The company’s chief executive and president admitting that it had "betrayed" the trust of its fans with the release of games that were sub-standard
You can’t accuse Sega of not doing everything it could to sweat its assets. There have been nine iterations of the Sonic franchise over the past 23 years including one re-release of Sonic the Hedgehog on a mobile platform.
Sega itself has finally acknowledged that this is a problem, with the company’s chief executive and president admitting that it had "betrayed" the trust of its fans with the release of games that were sub-standard. The sales figures bear this out too – Sonic the Hedgehog shifted 15 million units upon its release in 1991 to fewer than half a million for Sonic Boom: Rise of Lyric last year.

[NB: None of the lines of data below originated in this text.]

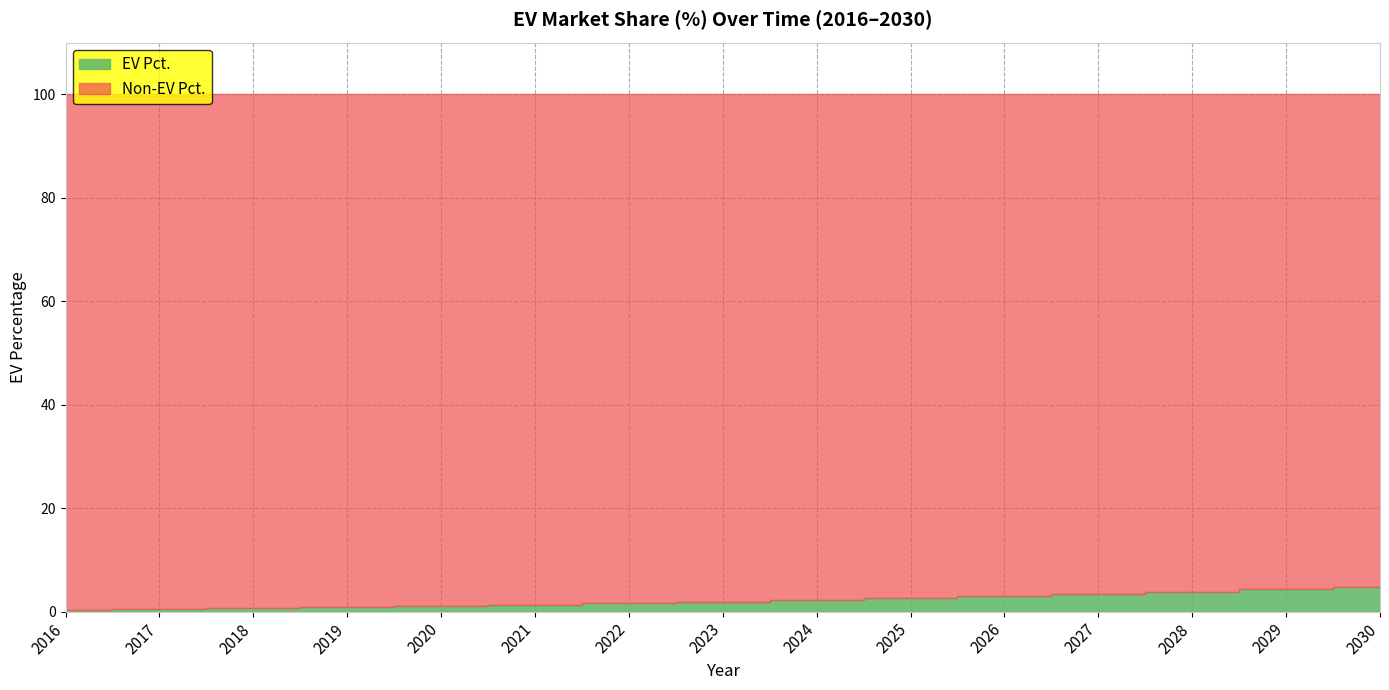

At which label is the value closest to 0?

2016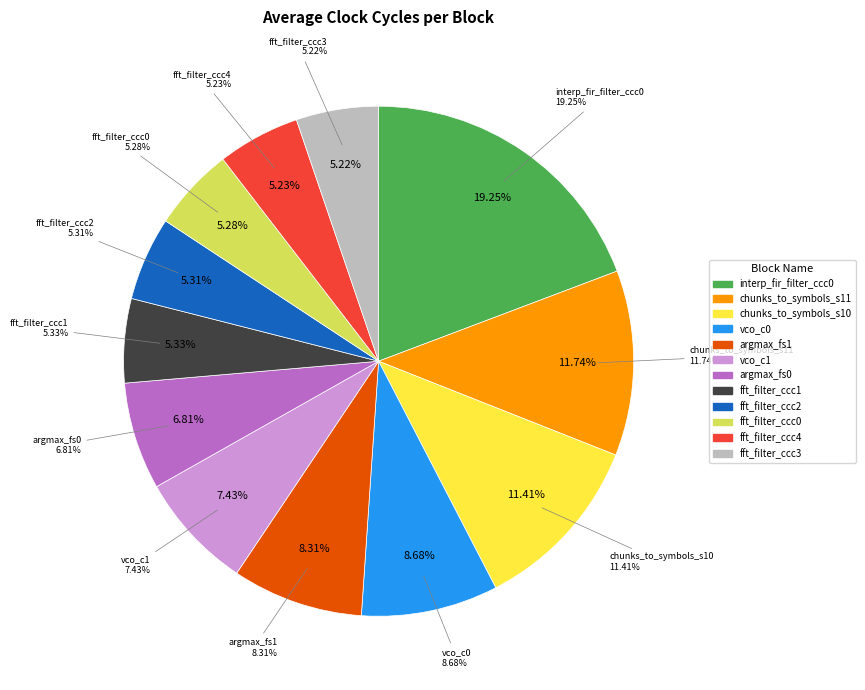

Count the number of slices in the pie.

12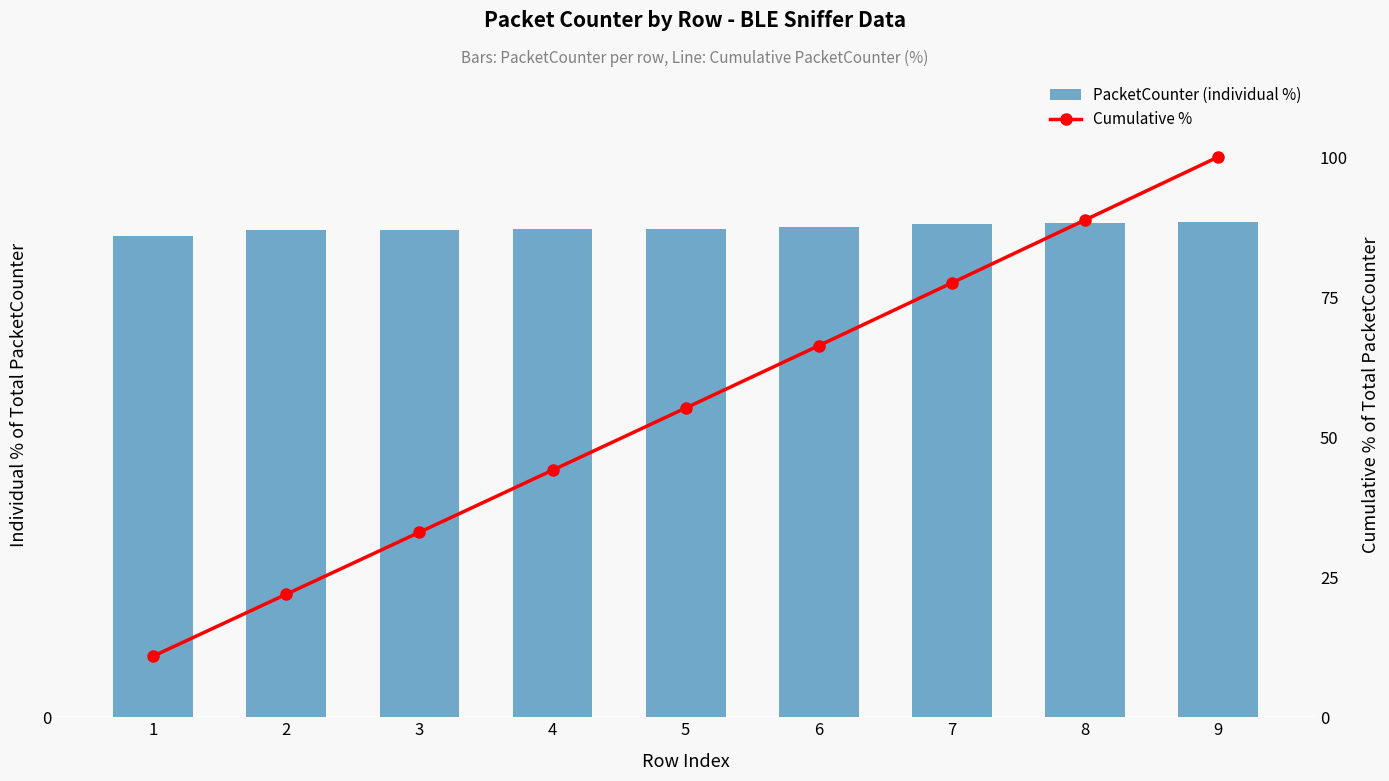

What is the sum of all Cumulative % values?

497.8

So where did it go wrong? It seems that this dependence on a single product asset from its history, which it squeezed until the pips went squeak, at the expense of developing others has left Sega looking like it too is a relic of the past. Sonic had become more famous than Sega and in a supreme piece of irony its demise in popularity was in danger of bringing the company down with it.

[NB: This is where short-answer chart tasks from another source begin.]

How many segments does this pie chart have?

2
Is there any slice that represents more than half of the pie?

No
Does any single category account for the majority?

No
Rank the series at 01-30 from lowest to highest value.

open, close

Nonetheless this belated acknowledgement by Naoki Satomi suggests that finally it has learned the lessons and there does seem to be at least the suggestion of a kernel of an idea of how it get itself out of this mess – even if no committed strategy other than a commitment not to release sub-standard games was forthcoming.

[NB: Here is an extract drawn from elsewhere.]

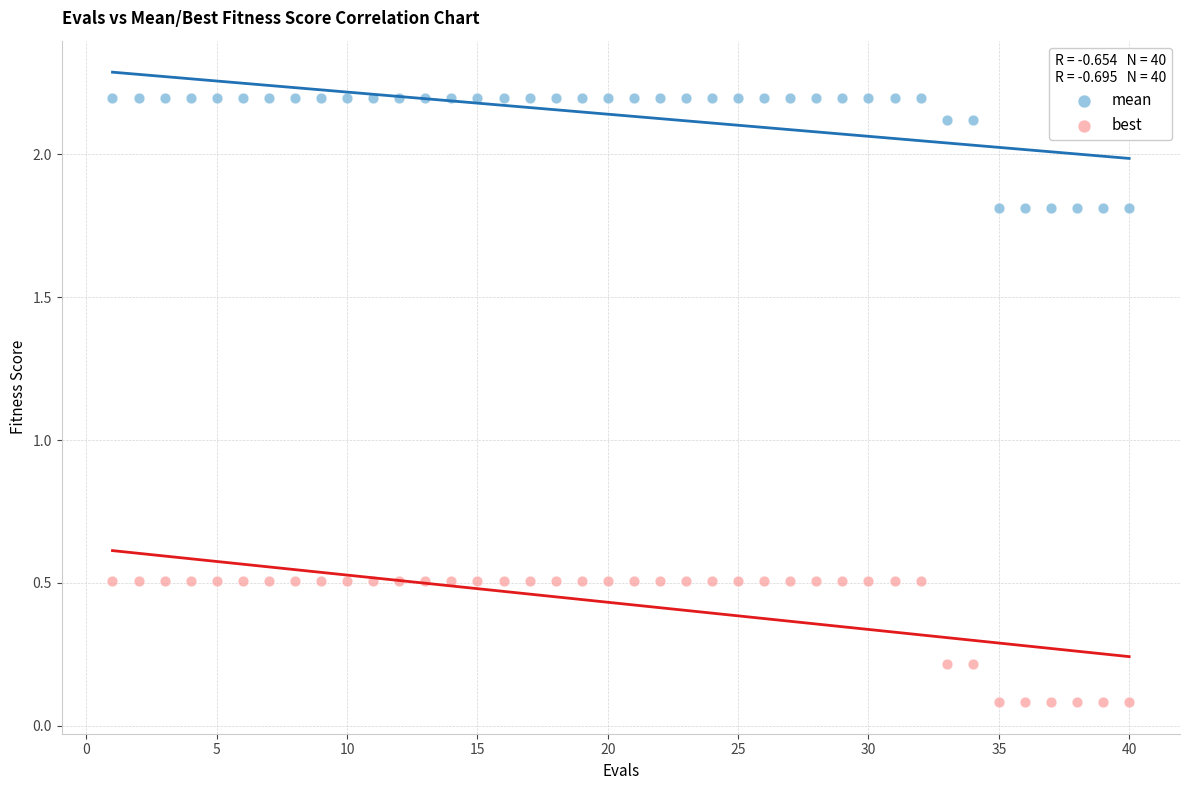

What are all the series names shown in the legend?

mean, best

Having (quite rightly) given up the fight as a hardware developer – those Mega Drives are a piece of misty-eyed nostalgia – Sega now needs to reinvent itself once more as a software developer and a brand. Again, Satomi was explicit in his understanding of this, but the practicalities of building a brand in this age are now very different – particularly so for gaming brands - from when Sega burst onto the scene in the early 90s.
For Sega in particular it is crucial to make its audience feel inclusive in the process – gamers are passionate about their hobby and are constantly wired in
It’s a direct consequence of social media, which gives consumers the ability to participate and question brands, that brand building no longer takes place in isolation. For Sega in particular it is crucial to make its audience feel inclusive in the process – gamers are passionate about their hobby and are constantly wired in.
To engender their loyalty and commitment to the brand further, Sega would be well advised to have a figurehead (and one who is not Sonic) represent the brand as its leader or champion. Nintendo had the revered games maker Satoru Iwata, who developed many of Nintendo’s most popular games and led the company into mobile gaming, until his tragic death at the age of 55 this week. Sega would do well to choose a person with a similar background to articulate the company’s vision and share it with the gaming community. It’s an approach that Steve Jobs applied consummately.
While technology – and the company’s failure to keep abreast of its development - has in some ways contributed to Sega’s current woes, it could also represent its salvation. Sega could consider partnering with Twitch or Steam to test and optimise new games releases by listening to and reacting to what its fan base wants and needs. As well as refining the games and producing new franchises that will finally replace Sonic, community sharing and feedback should engender excitement and loyalty – it’s a basic principle of CRM.
Moreover, by experimenting with technology that is emerging in popularity to figure out new experiences that gamers want – such as wearable tech and second screening – Sega could perhaps catch up on all its wilderness years spent chasing Sonic chasing gold rings.